U.S. Water News Online
ULYSSES, Kan. -- City officials faced with fixing a leaky
wastewater lagoon are considering restoring a dried up lake in
Frazier Park to handle water treatment.
Treated water in this southwest Kansas town currently is used for
irrigation or put in lagoons north of town, where the water usually
evaporates. The Kansas Department of Health and Environment, however,
has told the city to do something about a leaky lagoon.
As a result, city officials are considering creating a 15-acre
fishing pond with the water. The city doesn't have a lake, and
proponents say the proposed one might draw people from around the
region to Frazier Park.
"We feel it has potential to be something very good for the
community, something that could create recreational opportunities,"
Mayor Ed Wiltse said.
The KDHE has approved a plan to reinforce the liner in the city's
lagoons, but city leaders are awaiting a response to the lake
proposal, which was submitted in August. Both proposals are expected
to cost between $500,000 and $600,000.

### Activity list
**a.** Quote the article about the Ulysses wastewater lagoon in full, word for word.
**b.** Print the rows from the very start through the line that contains "級までに存在した防御の不安", keeping both ends and reproducing each line precisely.

(Dataset entries)
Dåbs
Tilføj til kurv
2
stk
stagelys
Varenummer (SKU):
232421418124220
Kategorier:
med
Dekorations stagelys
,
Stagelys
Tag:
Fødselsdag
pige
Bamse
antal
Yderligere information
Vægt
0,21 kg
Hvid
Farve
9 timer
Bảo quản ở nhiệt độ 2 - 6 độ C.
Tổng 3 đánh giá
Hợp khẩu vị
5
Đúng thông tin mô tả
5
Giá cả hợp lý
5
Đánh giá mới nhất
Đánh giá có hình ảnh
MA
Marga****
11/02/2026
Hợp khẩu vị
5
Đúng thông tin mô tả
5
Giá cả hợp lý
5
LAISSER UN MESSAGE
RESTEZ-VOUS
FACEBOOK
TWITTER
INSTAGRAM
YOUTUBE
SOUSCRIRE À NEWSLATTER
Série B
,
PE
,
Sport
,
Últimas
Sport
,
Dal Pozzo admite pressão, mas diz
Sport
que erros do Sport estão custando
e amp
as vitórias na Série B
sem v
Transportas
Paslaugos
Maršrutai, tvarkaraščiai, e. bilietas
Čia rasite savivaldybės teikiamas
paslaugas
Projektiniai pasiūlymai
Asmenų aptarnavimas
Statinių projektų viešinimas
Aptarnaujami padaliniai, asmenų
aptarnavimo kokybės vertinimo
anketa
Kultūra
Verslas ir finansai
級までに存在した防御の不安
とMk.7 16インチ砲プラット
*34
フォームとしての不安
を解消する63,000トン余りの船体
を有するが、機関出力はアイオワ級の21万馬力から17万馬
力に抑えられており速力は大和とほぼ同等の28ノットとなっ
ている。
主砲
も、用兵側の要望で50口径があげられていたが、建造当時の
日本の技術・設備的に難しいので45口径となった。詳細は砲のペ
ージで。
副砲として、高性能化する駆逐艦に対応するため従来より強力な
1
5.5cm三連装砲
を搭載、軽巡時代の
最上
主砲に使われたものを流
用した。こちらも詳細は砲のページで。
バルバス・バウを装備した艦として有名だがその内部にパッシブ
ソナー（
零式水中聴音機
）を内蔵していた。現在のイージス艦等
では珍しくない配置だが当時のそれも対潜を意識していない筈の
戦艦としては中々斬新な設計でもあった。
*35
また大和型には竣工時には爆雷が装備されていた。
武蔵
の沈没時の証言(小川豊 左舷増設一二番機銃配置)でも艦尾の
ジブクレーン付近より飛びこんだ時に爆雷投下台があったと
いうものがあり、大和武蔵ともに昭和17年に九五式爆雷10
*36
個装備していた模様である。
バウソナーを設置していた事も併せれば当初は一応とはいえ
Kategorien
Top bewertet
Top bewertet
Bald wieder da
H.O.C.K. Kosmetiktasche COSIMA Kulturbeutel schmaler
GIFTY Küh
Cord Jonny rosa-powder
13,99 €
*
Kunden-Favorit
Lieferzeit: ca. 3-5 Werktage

### Solutions to the tasks
**a.**
U.S. Water News Online
ULYSSES, Kan. -- City officials faced with fixing a leaky
wastewater lagoon are considering restoring a dried up lake in
Frazier Park to handle water treatment.
Treated water in this southwest Kansas town currently is used for
irrigation or put in lagoons north of town, where the water usually
evaporates. The Kansas Department of Health and Environment, however,
has told the city to do something about a leaky lagoon.
As a result, city officials are considering creating a 15-acre
fishing pond with the water. The city doesn't have a lake, and
proponents say the proposed one might draw people from around the
region to Frazier Park.
"We feel it has potential to be something very good for the
community, something that could create recreational opportunities,"
Mayor Ed Wiltse said.
The KDHE has approved a plan to reinforce the liner in the city's
lagoons, but city leaders are awaiting a response to the lake
proposal, which was submitted in August. Both proposals are expected
to cost between $500,000 and $600,000.

**b.**
Dåbs
Tilføj til kurv
2
stk
stagelys
Varenummer (SKU):
232421418124220
Kategorier:
med
Dekorations stagelys
,
Stagelys
Tag:
Fødselsdag
pige
Bamse
antal
Yderligere information
Vægt
0,21 kg
Hvid
Farve
9 timer
Bảo quản ở nhiệt độ 2 - 6 độ C.
Tổng 3 đánh giá
Hợp khẩu vị
5
Đúng thông tin mô tả
5
Giá cả hợp lý
5
Đánh giá mới nhất
Đánh giá có hình ảnh
MA
Marga****
11/02/2026
Hợp khẩu vị
5
Đúng thông tin mô tả
5
Giá cả hợp lý
5
LAISSER UN MESSAGE
RESTEZ-VOUS
FACEBOOK
TWITTER
INSTAGRAM
YOUTUBE
SOUSCRIRE À NEWSLATTER
Série B
,
PE
,
Sport
,
Últimas
Sport
,
Dal Pozzo admite pressão, mas diz
Sport
que erros do Sport estão custando
e amp
as vitórias na Série B
sem v
Transportas
Paslaugos
Maršrutai, tvarkaraščiai, e. bilietas
Čia rasite savivaldybės teikiamas
paslaugas
Projektiniai pasiūlymai
Asmenų aptarnavimas
Statinių projektų viešinimas
Aptarnaujami padaliniai, asmenų
aptarnavimo kokybės vertinimo
anketa
Kultūra
Verslas ir finansai
級までに存在した防御の不安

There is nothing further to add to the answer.